Po poniedziałkowych wzrostach na GPW, wtorek był zimnym prysznicem dla inwestorów. Co prawda byki nie oddały pola bez walki, ale tym razem wpływ otoczenia był zbyt silny.

Już na dzień dobry nasz rynek musiał stawić czoła presji podaży. Początkowo była jednak ona stosunkowo niewielka. WIG20 w pierwszych minutach tracił około 0,3 proc. Niedźwiedzie szybko przeszły do bardziej zdecydowanej ofensywy. Już w zasadzie po godzinie handlu indeks największych spółek naszego parkietu tracił ponad 1 proc. i wydawało się, że sesja będzie upływała pod dyktando sprzedających, tym bardziej że podaż rozdawała także karty na innych europejskich rynkach.

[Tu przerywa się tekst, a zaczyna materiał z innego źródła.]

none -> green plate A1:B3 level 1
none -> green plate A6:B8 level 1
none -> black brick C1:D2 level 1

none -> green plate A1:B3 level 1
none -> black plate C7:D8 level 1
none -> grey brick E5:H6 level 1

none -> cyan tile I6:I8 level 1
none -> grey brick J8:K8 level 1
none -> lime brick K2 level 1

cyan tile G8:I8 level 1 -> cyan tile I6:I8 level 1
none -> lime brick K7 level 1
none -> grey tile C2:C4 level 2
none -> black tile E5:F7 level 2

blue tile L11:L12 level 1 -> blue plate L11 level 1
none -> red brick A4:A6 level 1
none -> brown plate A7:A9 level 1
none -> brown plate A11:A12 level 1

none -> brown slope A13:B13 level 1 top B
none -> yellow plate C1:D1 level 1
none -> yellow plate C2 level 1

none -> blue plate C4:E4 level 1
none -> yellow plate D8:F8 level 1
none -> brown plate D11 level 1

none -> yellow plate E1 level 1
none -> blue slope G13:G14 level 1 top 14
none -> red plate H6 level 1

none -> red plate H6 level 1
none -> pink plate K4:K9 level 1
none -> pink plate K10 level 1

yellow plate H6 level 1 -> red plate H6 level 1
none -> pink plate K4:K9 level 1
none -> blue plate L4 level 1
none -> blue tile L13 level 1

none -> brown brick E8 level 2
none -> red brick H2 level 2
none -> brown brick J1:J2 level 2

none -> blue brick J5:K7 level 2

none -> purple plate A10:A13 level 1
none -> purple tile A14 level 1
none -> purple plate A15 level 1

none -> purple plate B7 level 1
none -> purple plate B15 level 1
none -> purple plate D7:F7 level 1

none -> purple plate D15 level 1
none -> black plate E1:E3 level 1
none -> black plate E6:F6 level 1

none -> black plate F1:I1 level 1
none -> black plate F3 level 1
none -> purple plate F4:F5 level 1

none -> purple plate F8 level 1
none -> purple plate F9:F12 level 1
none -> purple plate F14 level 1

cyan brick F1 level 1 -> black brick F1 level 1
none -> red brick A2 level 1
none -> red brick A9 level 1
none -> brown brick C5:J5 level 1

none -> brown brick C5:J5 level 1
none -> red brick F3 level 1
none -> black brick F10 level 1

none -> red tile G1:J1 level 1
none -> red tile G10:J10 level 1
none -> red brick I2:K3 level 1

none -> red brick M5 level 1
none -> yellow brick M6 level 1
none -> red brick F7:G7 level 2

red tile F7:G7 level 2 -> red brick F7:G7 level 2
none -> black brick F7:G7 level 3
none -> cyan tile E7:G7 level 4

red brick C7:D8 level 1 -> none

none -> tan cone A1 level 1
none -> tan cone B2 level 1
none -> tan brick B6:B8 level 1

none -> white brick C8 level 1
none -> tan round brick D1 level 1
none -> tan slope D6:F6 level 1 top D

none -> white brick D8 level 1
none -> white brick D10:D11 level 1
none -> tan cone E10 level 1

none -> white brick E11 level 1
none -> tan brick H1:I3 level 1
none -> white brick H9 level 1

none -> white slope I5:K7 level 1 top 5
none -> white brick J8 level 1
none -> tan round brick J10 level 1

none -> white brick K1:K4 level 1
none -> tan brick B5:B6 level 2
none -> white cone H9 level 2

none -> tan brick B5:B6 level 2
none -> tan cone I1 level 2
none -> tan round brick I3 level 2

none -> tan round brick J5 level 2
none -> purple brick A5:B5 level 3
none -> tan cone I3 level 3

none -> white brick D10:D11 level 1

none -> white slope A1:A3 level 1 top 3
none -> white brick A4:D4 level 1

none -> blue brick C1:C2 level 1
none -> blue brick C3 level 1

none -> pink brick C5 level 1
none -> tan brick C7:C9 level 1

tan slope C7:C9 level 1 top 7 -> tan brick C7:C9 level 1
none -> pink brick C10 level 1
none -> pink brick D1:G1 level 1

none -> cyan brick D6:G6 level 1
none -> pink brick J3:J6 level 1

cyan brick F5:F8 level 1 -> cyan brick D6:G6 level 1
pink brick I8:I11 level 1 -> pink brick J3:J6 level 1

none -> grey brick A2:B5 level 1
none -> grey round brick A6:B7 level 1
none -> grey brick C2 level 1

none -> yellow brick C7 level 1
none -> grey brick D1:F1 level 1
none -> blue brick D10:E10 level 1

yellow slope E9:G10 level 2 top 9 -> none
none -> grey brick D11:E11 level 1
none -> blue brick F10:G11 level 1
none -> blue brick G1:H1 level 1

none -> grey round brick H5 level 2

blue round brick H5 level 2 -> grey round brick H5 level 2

Byki też jednak nie zamierzały tanio sprzedawać skóry. Po pierwszym, mocniejszym uderzeniu podaży zaczęło się mozolne odrabianie strat. Procesowi temu sprzyjał ubogi kalendarz makroekonomiczny. Co prawda odbicie w górę zajęło trochę czasu, ale cierpliwość się opłaciła. Na dwie godziny przed zakończeniem notowań WIG20 znalazł się bowiem na plusie. Zabawa znów więc zaczynała się od nowa – tak przynajmniej można było pomyśleć.

Zapędy byków szybko jednak zostały ostudzone, a ich praca poszła na marne, kiedy okazało się, że kolor czerwony zawitał także na otwarciu notowań na Wall Street. Początkowo spadki tam były niewielkie i wydawało się, że i ten sygnał z otoczenia Warszawie uda się zignorować. Później jednak skala spadków amerykańskich indeksów przybrała na sile, a nasz parkiet nie mógł już dłużej udawać, że nic się nie dzieje. W efekcie na ostatniej prostej notowań znów karty na rynku zaczęły rozdawać niedźwiedzie. WIG20 zaczął tracić ponad 1 proc. i stało się jasne, że z tych kłopotów byki już się nie wykaraskają. Ostatecznie indeks największych spółek naszego rynku stracił we wtorek 1,04 proc.